- _Brief A_
Answer these questions from the passage on psychiatry and coercion, one answer per line, marked (i), (ii), (iii):
(i) What three things does the passage say make it clear that coercion is psychiatry's determining characteristic?
(ii) To what does the passage liken the difference between involuntary psychiatric interventions and consensual ones?
(iii) As long as psychiatrists and society refuse to recognize what, can there be no real psychiatric historiography?
- _Brief B_
Continue the passage on psychiatry and coercion from the point where it stops.

(Extract to read)

Understanding the history of psychiatry requires an accurate view of its function and purpose. In this provocative new study, Szasz challenges conventional beliefs about psychiatry. He asserts that, in fact, psychiatrists are not concerned with the diagnosis and treatment of bona fide illnesses. Psychiatric tradition, social expectation, and the law make it clear that coercion is the profession's determining characteristic.
Psychiatrists may "diagnose" or "treat" people without their consent or even against their clearly expressed wishes, and these involuntary psychiatric interventions are as different as are sexual relations between consenting adults and the sexual violence we call "rape." But the point is not merely the difference between coerced and consensual psychiatry, but to contrast them. The term "psychiatry" ought to be applied to one or the other, but not both. As long as psychiatrists and society refuse to recognize this, there can be no real psychiatric historiography.

(End Extract to read)
(Raw data)

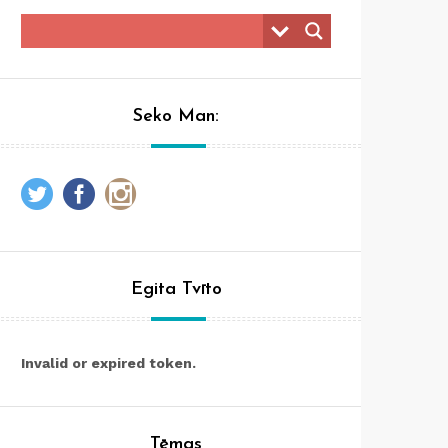
Seko Man:
Egita Tvīto
Invalid or expired token.
Tēmas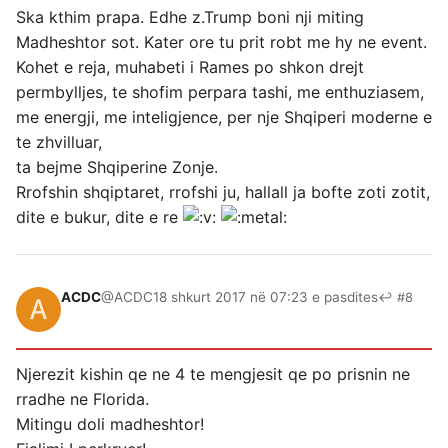
Ska kthim prapa. Edhe z.Trump boni nji miting
Madheshtor sot. Kater ore tu prit robt me hy ne event.
Kohet e reja, muhabeti i Rames po shkon drejt
permbylljes, te shofim perpara tashi, me enthuziasem,
me energji, me inteligjence, per nje Shqiperi moderne e
te zhvilluar,
ta bejme Shqiperine Zonje.
Rrofshin shqiptaret, rrofshi ju, hallall ja bofte zoti zotit,
dite e bukur, dite e re
ACDC
@ACDC
18 shkurt 2017 në 07:23 e pasdites
↩ #8
Njerezit kishin qe ne 4 te mengjesit qe po prisnin ne
rradhe ne Florida.
Mitingu doli madheshtor!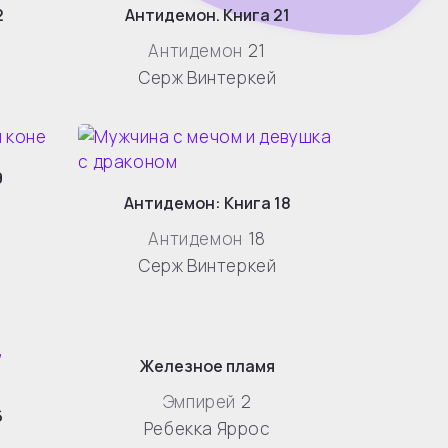
2
Антидемон. Книга 21
Антидемон
21
Серж Винтеркей
9
Антидемон: Книга 18
Антидемон
18
Серж Винтеркей
Железное пламя
Эмпирей
2
6
Ребекка Яррос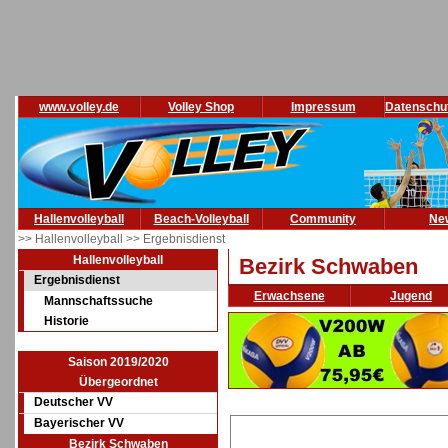
www.volley.de
Volley Shop
Impressum
Datenschu
Hallenvolleyball
Beach-Volleyball
Community
Ne
>> Hallenvolleyball
>> Ergebnisdienst
Hallenvolleyball
Bezirk Schwaben
Ergebnisdienst
Erwachsene
Jugend
Mannschaftssuche
Historie
Saison 2019/2020
Übergeordnet
Deutscher VV
Bayerischer VV
Bezirk Schwaben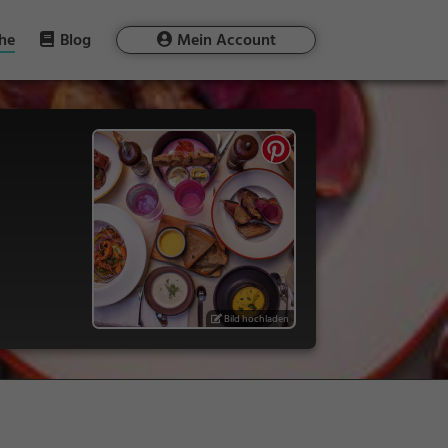
he
Blog
Mein Account
Bild hochladen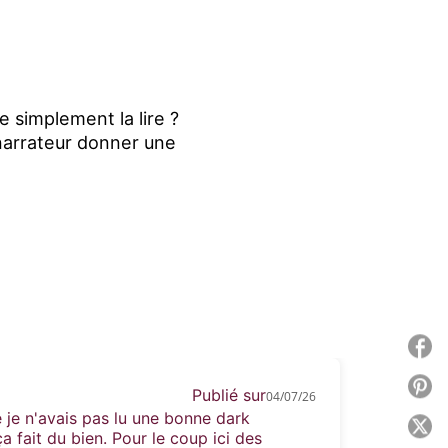
e simplement la lire ?
u narrateur donner une
P
P
Publié sur
04/07/26
 je n'avais pas lu une bonne dark
P
fait du bien. Pour le coup ici des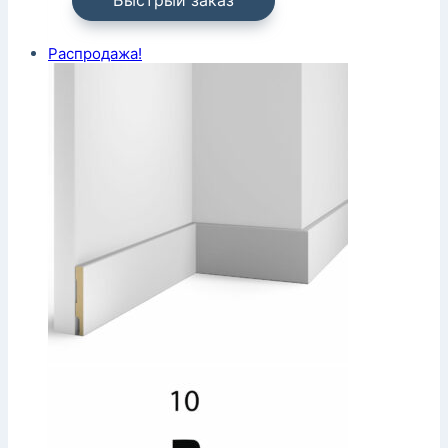
Быстрый заказ
Распродажа!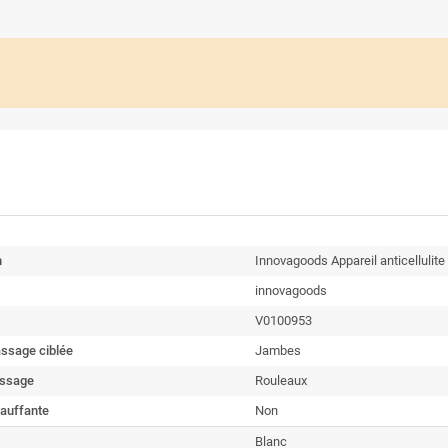
n
Innovagoods Appareil anticellulite
innovagoods
V0100953
ssage ciblée
Jambes
assage
Rouleaux
hauffante
Non
Blanc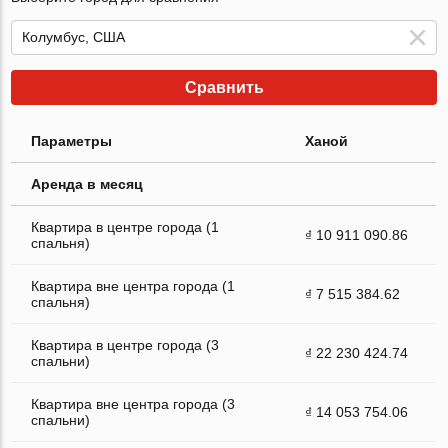
Сравнить
Параметры
Ханой
Аренда в месяц
Квартира в центре города (1
₫ 10 911 090.86
спальня)
Квартира вне центра города (1
₫ 7 515 384.62
спальня)
Квартира в центре города (3
₫ 22 230 424.74
спальни)
Квартира вне центра города (3
₫ 14 053 754.06
спальни)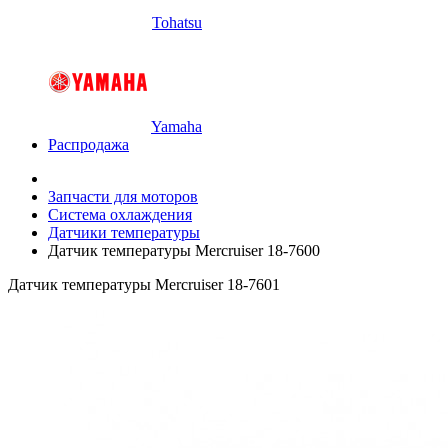
Tohatsu
Yamaha
Распродажа
Запчасти для моторов
Система охлаждения
Датчики температуры
Датчик температуры Mercruiser 18-7600
Датчик температуры Mercruiser 18-7601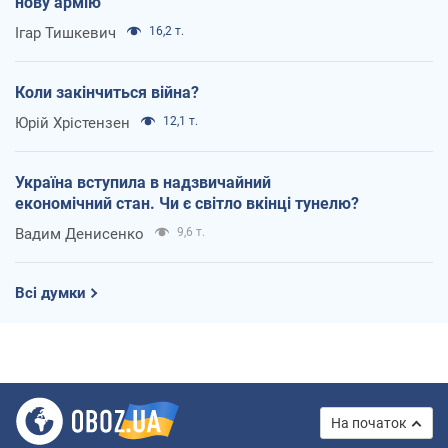
нову армію
Ігар Тишкевич
16,2 т.
Коли закінчиться війна?
Юрій Хрістензен
12,1 т.
Україна вступила в надзвичайний
економічний стан. Чи є світло вкінці тунелю?
Вадим Денисенко
9,6 т.
Всі думки
На початок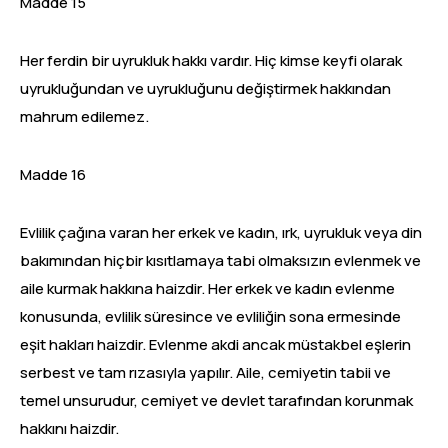
Madde 15
Her ferdin bir uyrukluk hakkı vardır. Hiç kimse keyfi olarak
uyrukluğundan ve uyrukluğunu değiştirmek hakkından
mahrum edilemez.
Madde 16
Evlilik çağına varan her erkek ve kadın, ırk, uyrukluk veya din
bakımından hiçbir kısıtlamaya tabi olmaksızın evlenmek ve
aile kurmak hakkına haizdir. Her erkek ve kadın evlenme
konusunda, evlilik süresince ve evliliğin sona ermesinde
eşit hakları haizdir. Evlenme akdi ancak müstakbel eşlerin
serbest ve tam rızasıyla yapılır. Aile, cemiyetin tabii ve
temel unsurudur, cemiyet ve devlet tarafından korunmak
hakkını haizdir.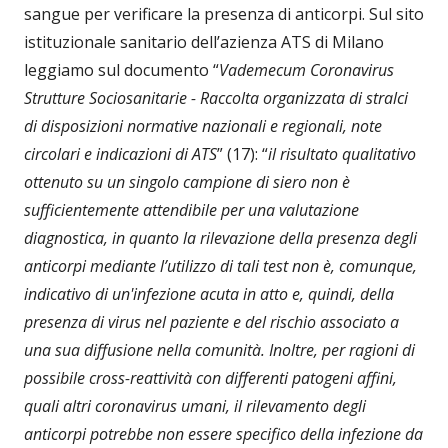
sangue per verificare la presenza di anticorpi. Sul sito
istituzionale sanitario dell’azienza ATS di Milano
leggiamo sul documento “
Vademecum Coronavirus
Strutture Sociosanitarie - Raccolta organizzata di stralci
di disposizioni normative nazionali e regionali, note
circolari e indicazioni di ATS
” (17): “
il risultato qualitativo
ottenuto su un singolo campione di siero non è
sufficientemente attendibile per una valutazione
diagnostica, in quanto la rilevazione della presenza degli
anticorpi mediante l’utilizzo di tali test non è, comunque,
indicativo di un'infezione acuta in atto e, quindi, della
presenza di virus nel paziente e del rischio associato a
una sua diffusione nella comunità. Inoltre, per ragioni di
possibile cross-reattività con differenti patogeni affini,
quali altri coronavirus umani, il rilevamento degli
anticorpi potrebbe non essere specifico della infezione da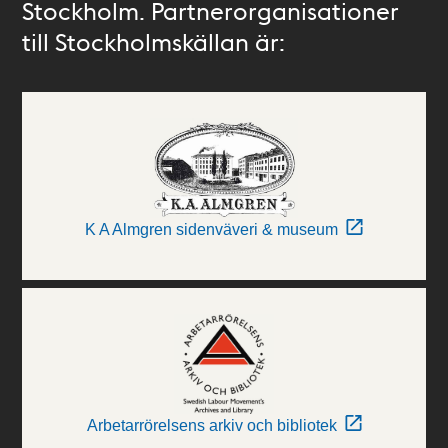
Stockholm. Partnerorganisationer
till Stockholmskällan är:
K A Almgren sidenväveri & museum
Arbetarrörelsens arkiv och bibliotek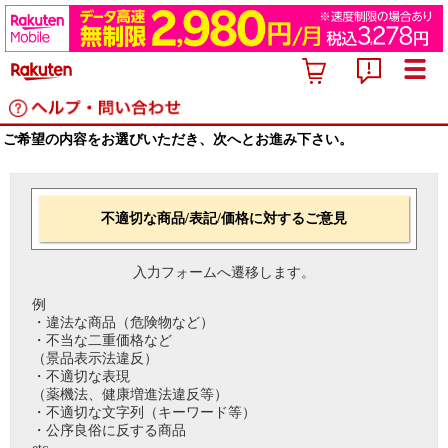
ご希望の内容をお選びいただき、次へとお進み下さい。
不適切な商品/表記/価格に対するご意見
入力フォームへ遷移します。
例
・違法な商品（危険物など）
・不当な二重価格など
（景品表示法違反）
・不適切な表現
（薬機法、健康増進法違反等）
・不適切な文字列（キーワード等）
・公序良俗に反する商品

(End Raw data)

- _Output A_
(i) Psychiatric tradition, social expectation, and the law.
(ii) The difference between sexual relations between consenting adults and the sexual violence called "rape."
(iii) That the term "psychiatry" ought to be applied to either coerced or consensual psychiatry, but not both.

- _Output B_
The coercive character of psychiatry was more apparent in the past than it is now. Then, insanity was synonymous with unfitness for liberty. Toward the end of the nineteenth century, a new type of psychiatric relationship developed, when people experiencing so-called "nervous symptoms," sought help. This led to a distinction between two kinds of mental diseases: neuroses and psychoses. Persons who complained about their own behavior were classified as neurotic, whereas persons about whose behavior others complained were classified as psychotic. The legal, medical, psychiatric, and social denial of this simple distinction and its far-reaching implications undergirds the house of cards that is modern psychiatry. Coercion as Cure is the most important book by Szasz since his landmark The Myth of Mental Illness.